→ **Task description**
Copy out, without changes, the lines from the one containing "Rendered at 1654 by 1241 pixels." to the one containing "title Етап 3 [82, 49, 1571, 257]", with both of those lines included.

→ **Task material**
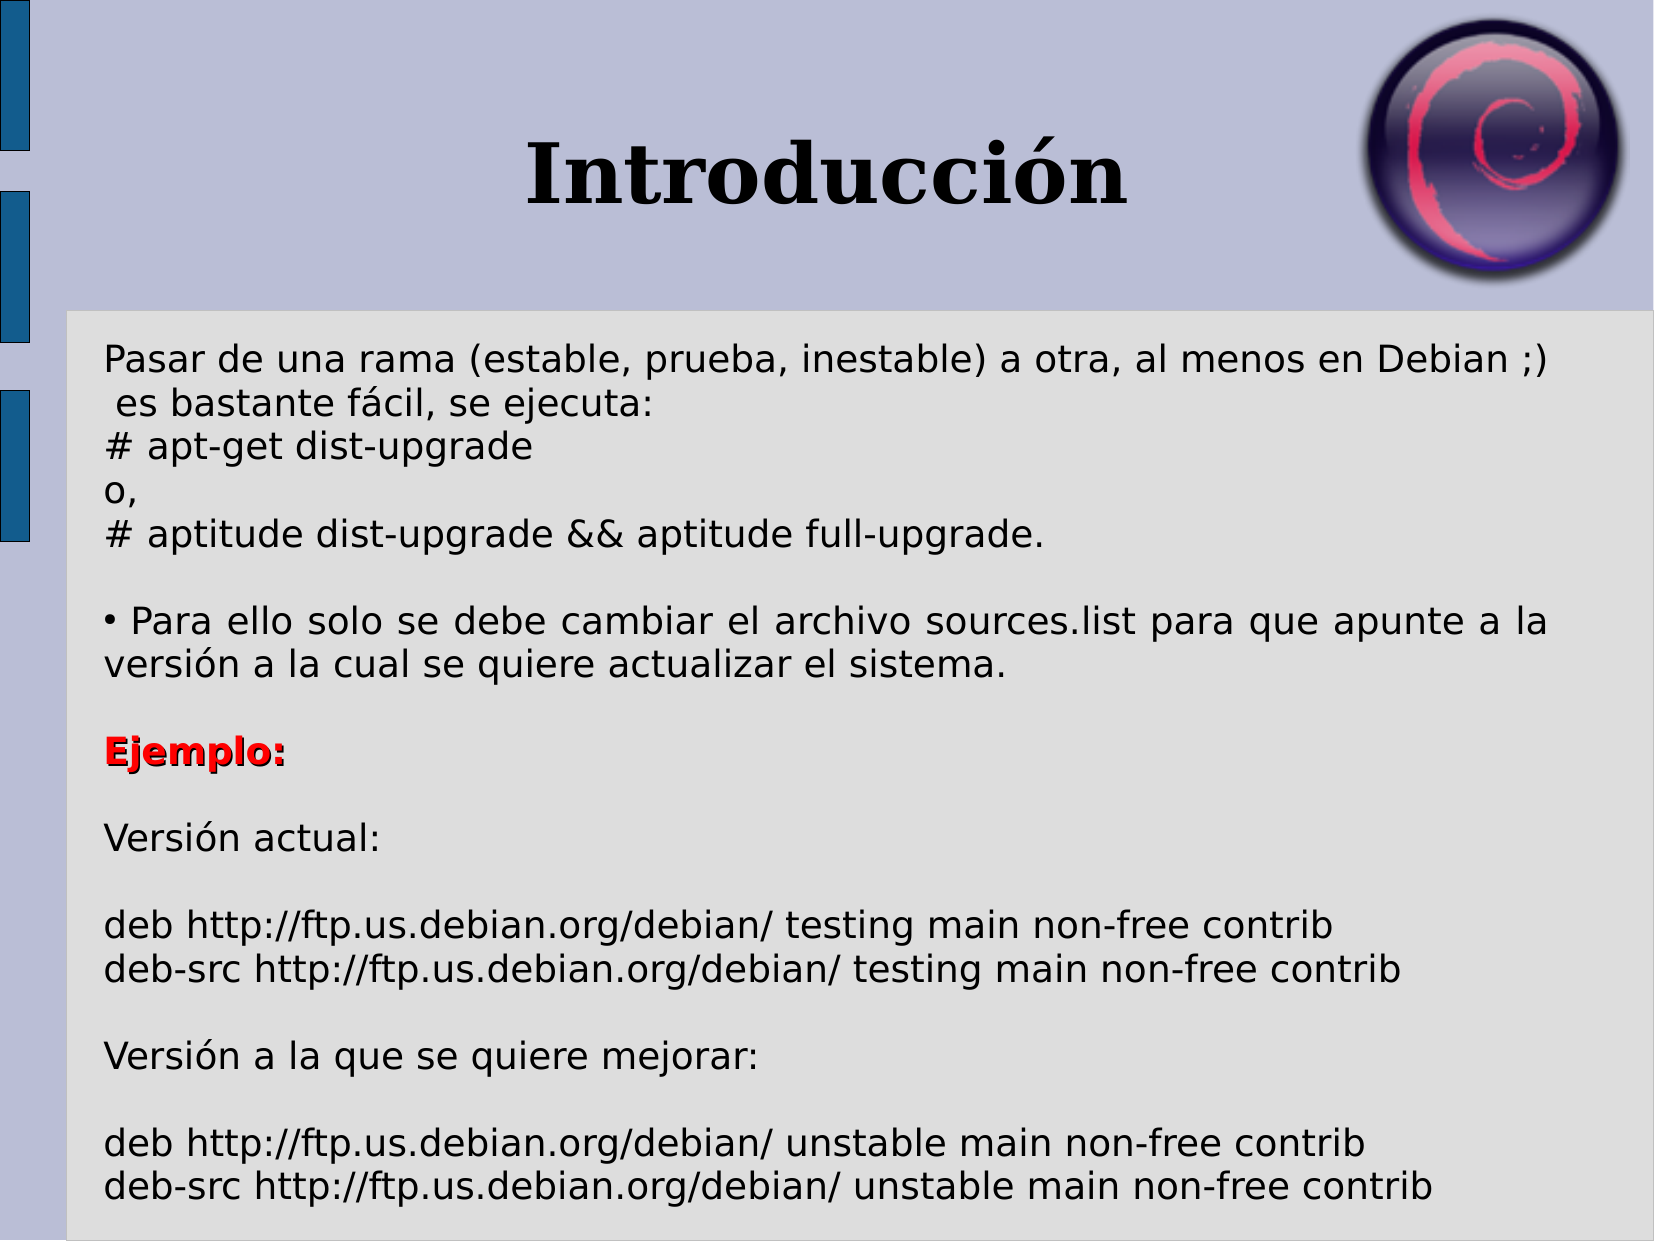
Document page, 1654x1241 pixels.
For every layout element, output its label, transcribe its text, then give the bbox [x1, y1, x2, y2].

--

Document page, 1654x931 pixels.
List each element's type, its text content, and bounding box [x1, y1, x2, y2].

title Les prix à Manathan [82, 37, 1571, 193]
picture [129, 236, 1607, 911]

* * *

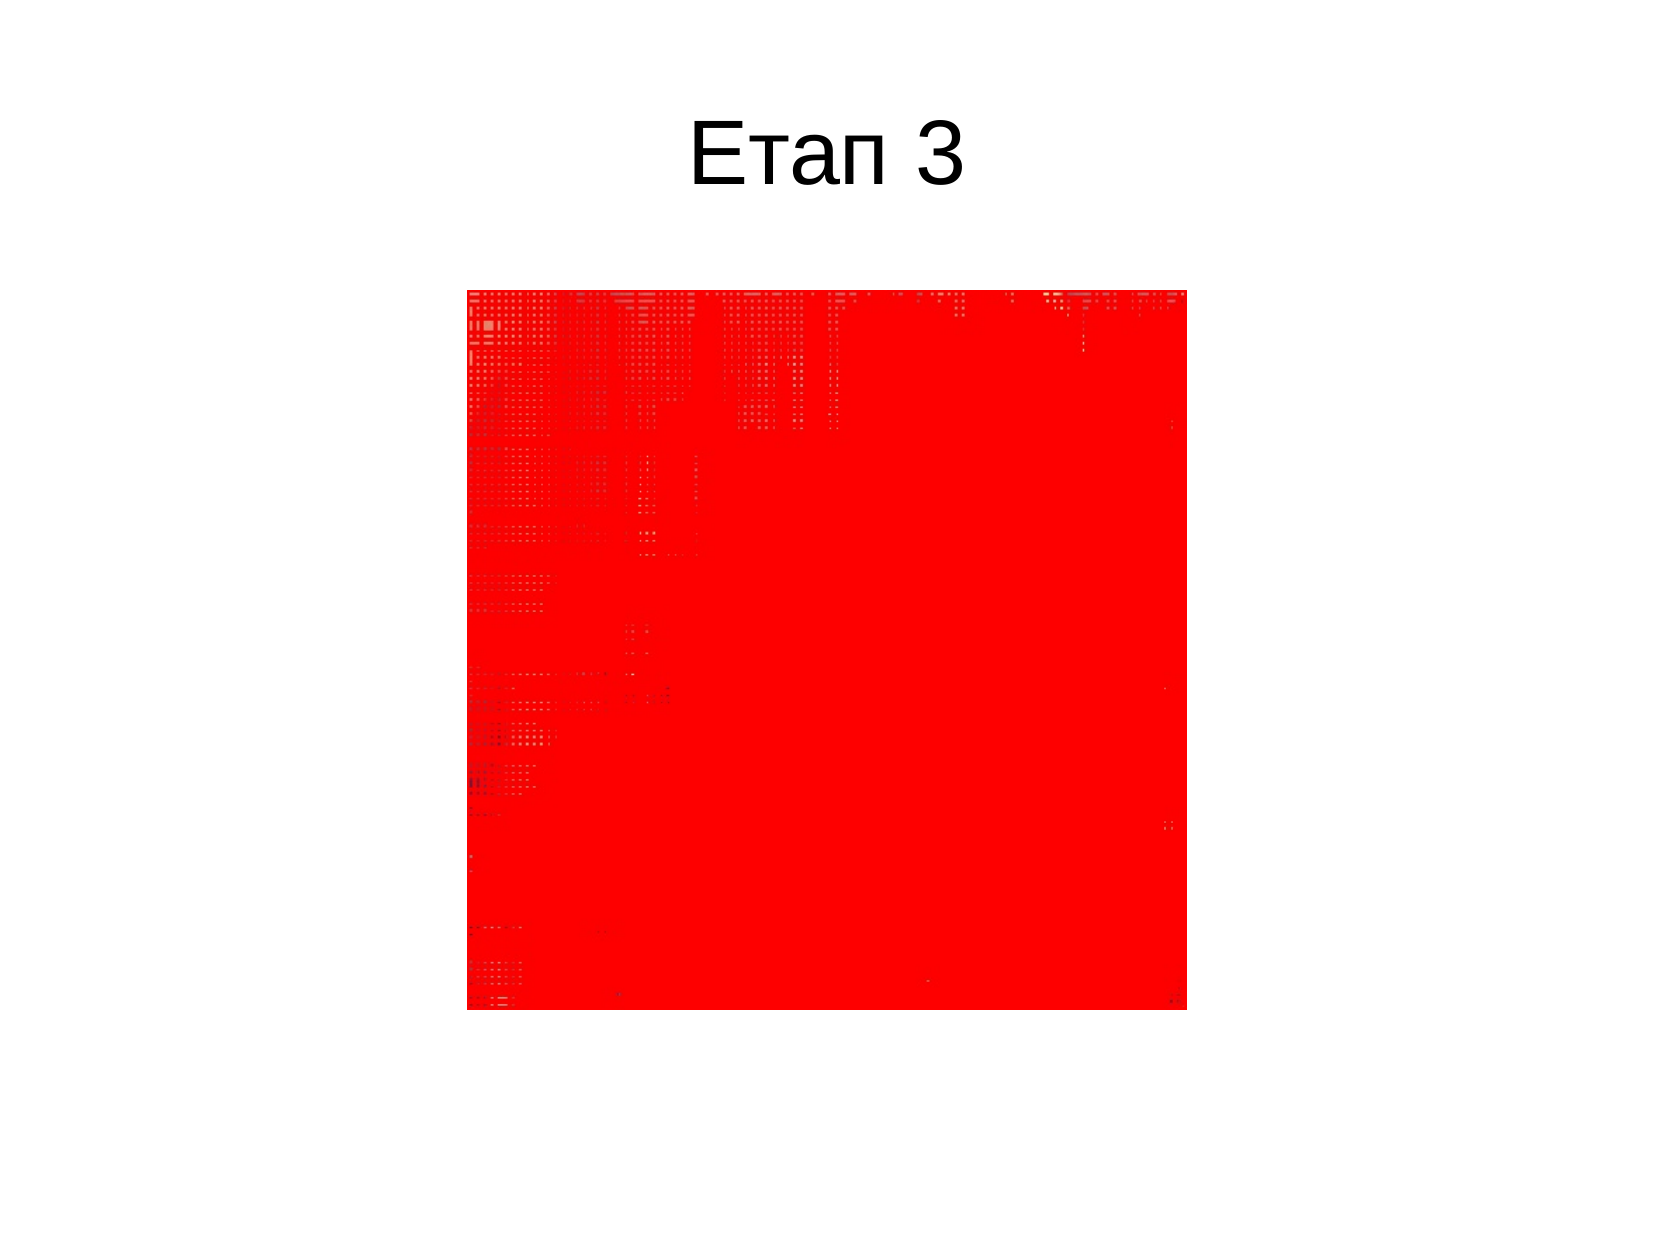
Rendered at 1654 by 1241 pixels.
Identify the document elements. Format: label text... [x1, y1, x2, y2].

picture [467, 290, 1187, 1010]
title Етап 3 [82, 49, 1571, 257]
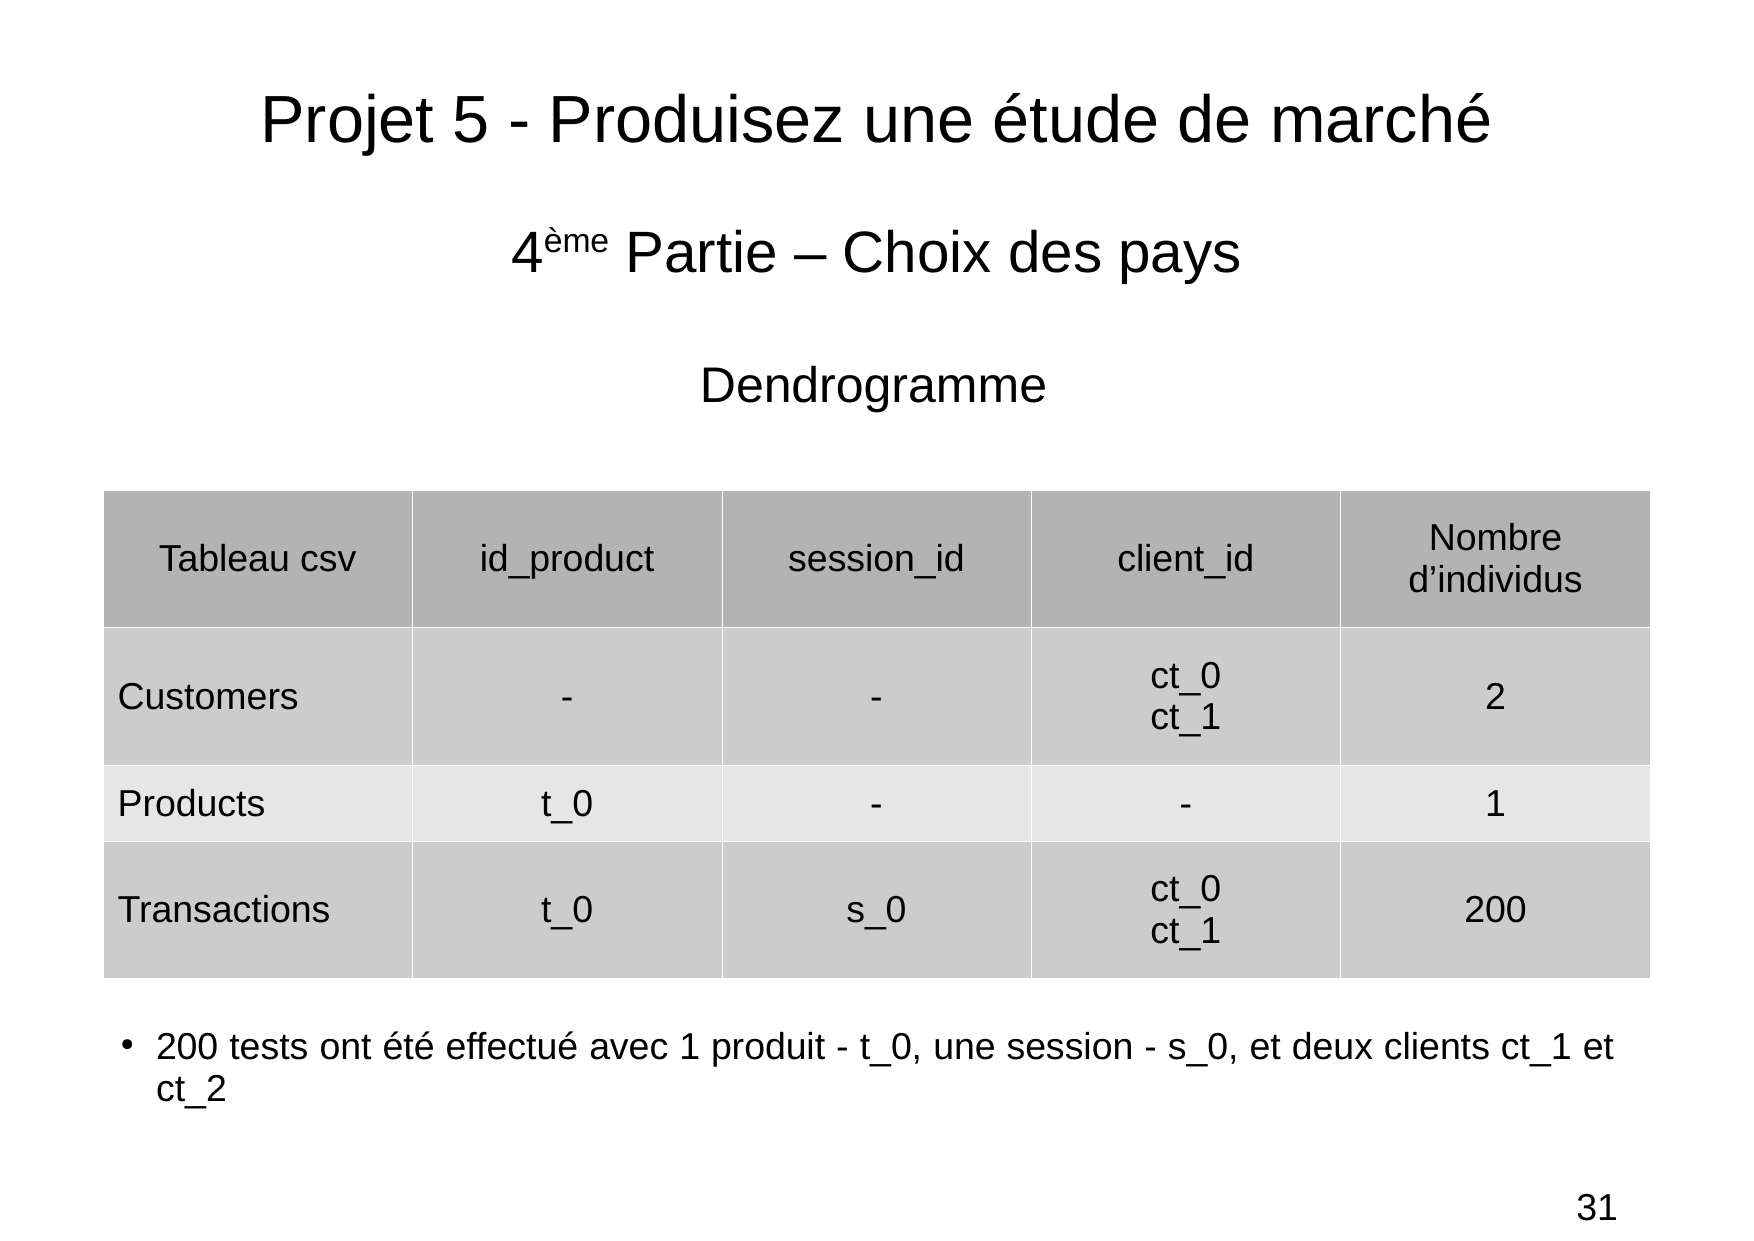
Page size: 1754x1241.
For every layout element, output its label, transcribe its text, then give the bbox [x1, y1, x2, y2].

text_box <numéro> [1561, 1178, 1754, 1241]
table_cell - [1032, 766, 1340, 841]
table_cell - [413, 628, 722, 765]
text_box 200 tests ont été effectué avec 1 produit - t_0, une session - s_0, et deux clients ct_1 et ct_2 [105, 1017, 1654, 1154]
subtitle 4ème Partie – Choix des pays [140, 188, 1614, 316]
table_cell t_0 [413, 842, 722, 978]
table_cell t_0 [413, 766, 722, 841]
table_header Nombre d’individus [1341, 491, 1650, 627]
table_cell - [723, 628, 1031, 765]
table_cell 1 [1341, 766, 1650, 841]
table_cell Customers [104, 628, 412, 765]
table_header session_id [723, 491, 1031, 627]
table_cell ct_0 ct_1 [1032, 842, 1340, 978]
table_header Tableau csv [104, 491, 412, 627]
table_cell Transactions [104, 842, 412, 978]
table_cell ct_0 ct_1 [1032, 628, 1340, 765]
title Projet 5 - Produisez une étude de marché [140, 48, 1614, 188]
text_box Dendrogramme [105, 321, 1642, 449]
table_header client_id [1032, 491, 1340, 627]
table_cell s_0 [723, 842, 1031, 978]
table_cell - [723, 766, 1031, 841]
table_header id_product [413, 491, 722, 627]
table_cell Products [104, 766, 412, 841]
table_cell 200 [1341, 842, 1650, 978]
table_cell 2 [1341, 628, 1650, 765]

→ **Correct response**
Rendered at 1654 by 1241 pixels.
Identify the document elements. Format: label text... [x1, y1, x2, y2].

picture [467, 290, 1187, 1010]
title Етап 3 [82, 49, 1571, 257]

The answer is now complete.